TASK STATEMENT. How many lines in the data below contain the string "begin"? Answer with the number only.

Start of RECORDS PROVIDED

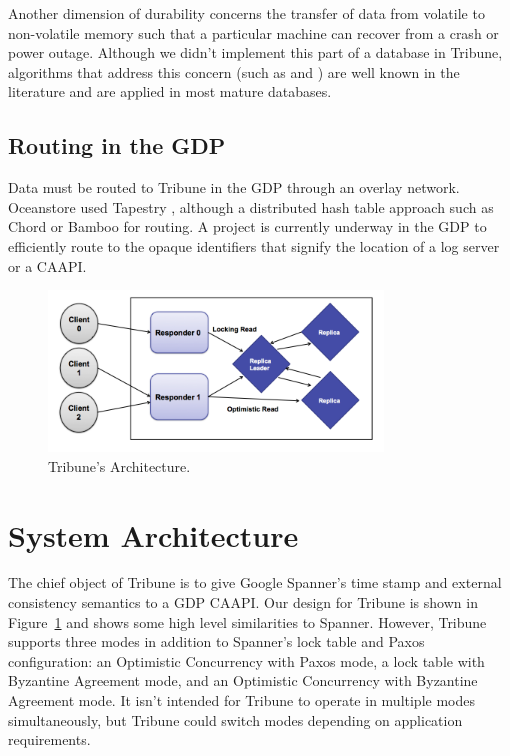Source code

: \documentclass[10pt,twocolumn]{article}
\begin{document}
Another dimension of durability concerns the transfer of data from volatile to non-volatile memory such that a particular machine can recover from a crash or power outage. Although we didn't implement this part of a database in Tribune, algorithms that address this concern (such as \cite{mohan_aries:_1992} and \cite{sears_segment-based_2009} ) are well known in the literature and are applied in most mature databases.

\subsection{Routing in the GDP}
Data must be routed to Tribune in the GDP through an overlay network. Oceanstore used Tapestry \cite{zhao_tapestry_2004}, although a distributed hash table approach such as Chord \cite{stoica_chord:_2003} or Bamboo \cite{rhea_handling_2003} for routing. A project is currently underway in the GDP to efficiently route to the opaque identifiers that signify the location of a log server or a CAAPI.

\begin{figure}[!b]
  \begin{center}
    \includegraphics[width=3.5in]{Images/Tribune_Arch.png}
  \end{center}

  \caption{\small Tribune's Architecture. }
  \label{Tribune_Arch}
\end{figure}


\section{System Architecture}
The chief object of Tribune is to give Google Spanner's time stamp and external consistency semantics to a GDP CAAPI. Our design for Tribune is shown in Figure~\ref{Tribune_Arch} and shows some high level similarities to Spanner. However, Tribune supports three modes in addition to Spanner's lock table and Paxos configuration: an Optimistic Concurrency with Paxos mode, a lock table with Byzantine Agreement mode, and an Optimistic Concurrency with Byzantine Agreement mode. It isn't intended for Tribune to operate in multiple modes simultaneously, but Tribune could switch modes depending on application requirements. 
\end{document}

End of RECORDS PROVIDED

TASK RESULT. 3